** What you should do **
Could you repeat the entries below exactly, but only from the line with "hàng nhờ vậy" through the line with "( 2021.10 )", and without any picture?

** Data to use **

*** Block opens ***

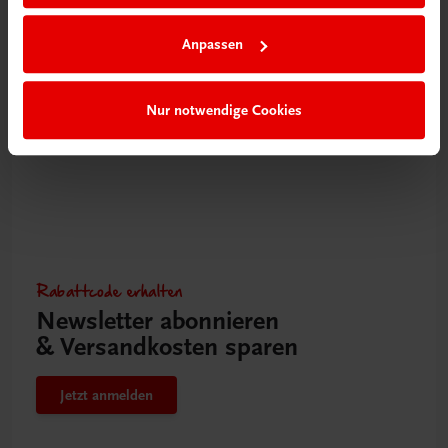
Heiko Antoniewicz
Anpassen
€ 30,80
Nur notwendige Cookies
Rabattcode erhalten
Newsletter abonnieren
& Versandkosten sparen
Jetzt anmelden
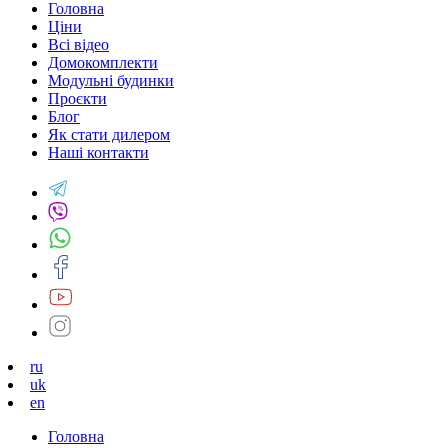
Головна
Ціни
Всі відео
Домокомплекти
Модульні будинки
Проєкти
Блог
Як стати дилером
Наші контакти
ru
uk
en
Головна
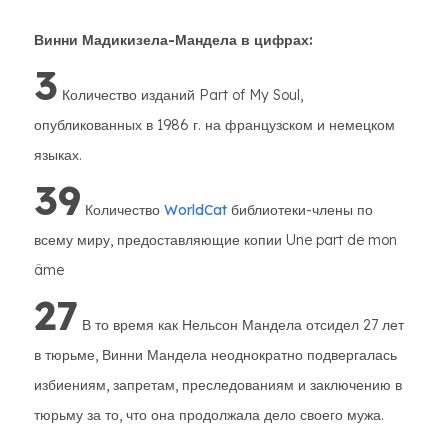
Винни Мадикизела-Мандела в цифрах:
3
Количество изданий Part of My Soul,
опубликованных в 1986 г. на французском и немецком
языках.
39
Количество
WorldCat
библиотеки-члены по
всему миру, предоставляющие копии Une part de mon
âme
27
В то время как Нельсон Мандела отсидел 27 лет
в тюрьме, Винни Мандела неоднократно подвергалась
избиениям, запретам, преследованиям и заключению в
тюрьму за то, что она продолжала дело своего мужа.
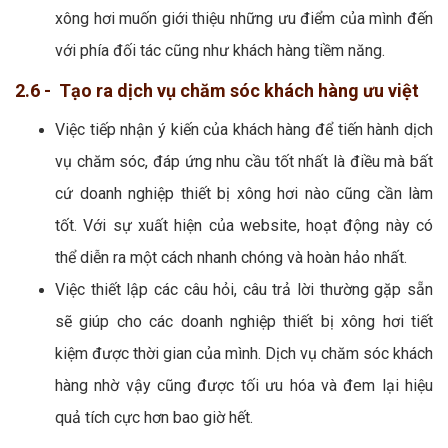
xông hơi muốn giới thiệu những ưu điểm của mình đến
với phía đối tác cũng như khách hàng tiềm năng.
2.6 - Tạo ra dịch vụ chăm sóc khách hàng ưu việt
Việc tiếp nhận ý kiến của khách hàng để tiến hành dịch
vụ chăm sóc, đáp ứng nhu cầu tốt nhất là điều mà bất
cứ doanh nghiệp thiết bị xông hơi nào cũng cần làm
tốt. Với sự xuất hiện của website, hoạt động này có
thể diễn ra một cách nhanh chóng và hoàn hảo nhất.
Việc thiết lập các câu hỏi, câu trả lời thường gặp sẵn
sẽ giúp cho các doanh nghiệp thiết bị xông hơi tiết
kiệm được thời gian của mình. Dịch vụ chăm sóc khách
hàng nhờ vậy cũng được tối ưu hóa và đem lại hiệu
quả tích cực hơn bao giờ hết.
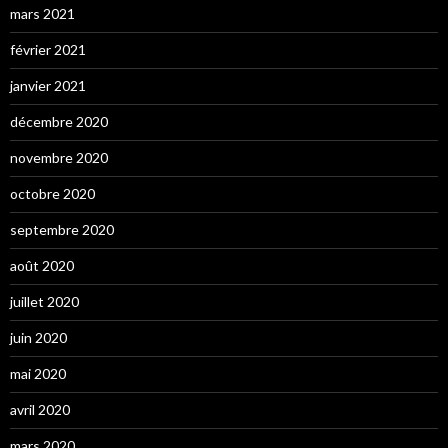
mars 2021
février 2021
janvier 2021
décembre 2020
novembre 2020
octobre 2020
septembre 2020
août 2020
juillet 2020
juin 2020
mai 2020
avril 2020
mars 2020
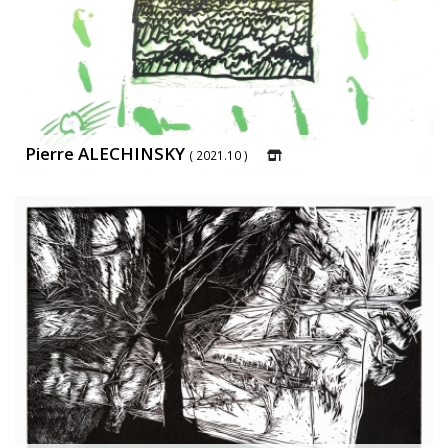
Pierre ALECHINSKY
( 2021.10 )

*** Block closes ***
*** Block opens ***

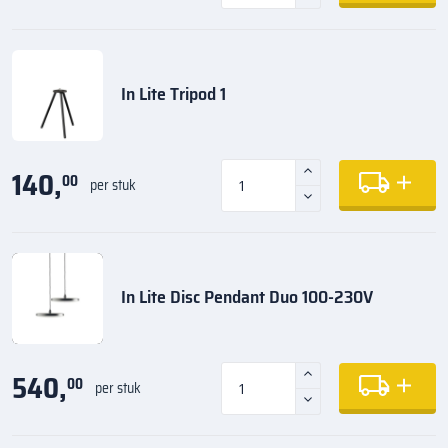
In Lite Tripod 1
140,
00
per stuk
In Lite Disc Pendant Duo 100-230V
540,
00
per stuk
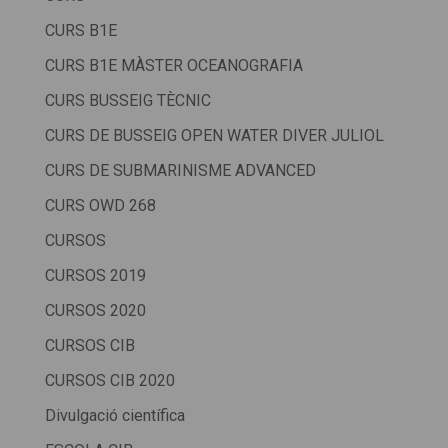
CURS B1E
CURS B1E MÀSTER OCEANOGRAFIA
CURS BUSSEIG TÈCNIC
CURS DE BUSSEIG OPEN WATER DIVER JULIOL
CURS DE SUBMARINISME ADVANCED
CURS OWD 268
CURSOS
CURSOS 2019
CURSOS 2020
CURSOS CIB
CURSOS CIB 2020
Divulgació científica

*** Block closes ***

** Answer to this exercise **
hàng nhờ vậy cũng được tối ưu hóa và đem lại hiệu
quả tích cực hơn bao giờ hết.
mars 2021
février 2021
janvier 2021
décembre 2020
novembre 2020
octobre 2020
septembre 2020
août 2020
juillet 2020
juin 2020
mai 2020
avril 2020
mars 2020
Pierre ALECHINSKY
( 2021.10 )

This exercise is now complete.